Additionally, instance reduction results from MALO were compared to basic antlion Optimization and some well-known optimization algorithms on 15 balanced and imbalanced datasets to test the performance on reducing instances of the training data. Furthermore, antlion optimization and MALO were used to perform training data reduction for 18 oversampled imbalanced datasets, and the reduced datasets were classified by SVM in all experiments. The results were also compared with one novel resampling method.
Obtained results demonstrated that the proposed MALO was superior in minimizing the number of training set instances, hence maximizing the classification performance while reducing the run time compared to state-of-the-art methods used to reduce the original balanced and imbalanced datasets without the need to perform oversampling pre-processing methods which consume computational time and memory space. MALO reduced the instances of oversampled imbalanced datasets with better performance compared to the full oversampled dataset and the recently proposed ACOR instance reduction method, ALO, GWO, and WOA.
The MALO algorithm results showed an increment in Accuracy, BACC, G-mean, and AUC rates up to 7%, 3%, 15%, and 9%, respectively, for some datasets over the basic ALO algorithm while keeping less computational time.
The need for determining the best values of the parameters of MALO can seem to be a limitation; however, the instance reduction problem in balanced and imbalanced data is a complex problem that can be encountered in many real-world applications and this limitation can be resolved by adjusting the parameters by adopting different statistical concepts.
Owing to the encouraging outcomes and high performance of MALO in the instance reduction challenge, numerous new evolutionary optimization algorithms can be adjusted for improved outcomes for this hot research area. Multi-objective or many-objective versions of the evolutionary optimization methods can also be adapted to obtain a wider range of non-dominating and alternative solutions that can promote more appropriate roles for this important task by instantaneously satisfying the different conflicting and contradictory objectives using only a single optimization routine.
Current or new evolutionary optimization and search methods can also be hybridized for performance increment by employing the two or more combined methods and eliminating the possible disadvantages of the methods. In this way, a good balance between exploration and exploitation can enhance the performance of the proposed MALO, for instance, the reduction problem in balanced and imbalanced data.
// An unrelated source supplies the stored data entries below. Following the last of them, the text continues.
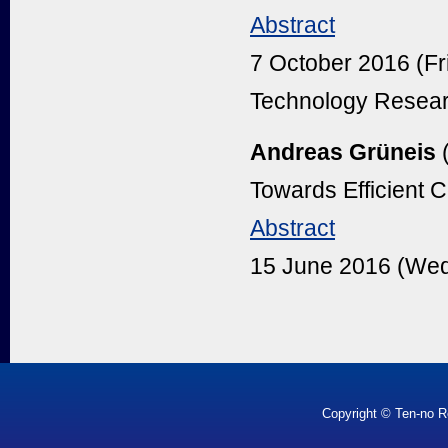
Abstract
7 October 2016 (Fr
Technology Resear
Andreas Grüneis
Towards Efficient C
Abstract
15 June 2016 (Wed
Copyright © Ten-no R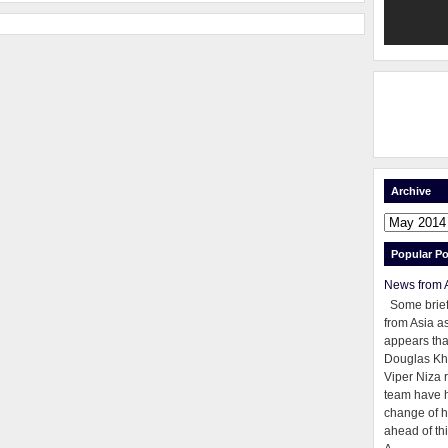
Archive
Popular Po
News from 
Some brie
from Asia as
appears tha
Douglas Kh
Viper Niza 
team have 
change of h
ahead of thi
Different techniques for decreasing the computational cost can be embedded in the proposed MALO. Adaptive versions of the methods can also be proposed. Different initialization methods can be integrated into MALO in order to obtain better results for instance reduction problems and other complex real-world problems by obtaining a more uniform population. As another future direction of work, the proposed model can be adapted for real big data classification processes.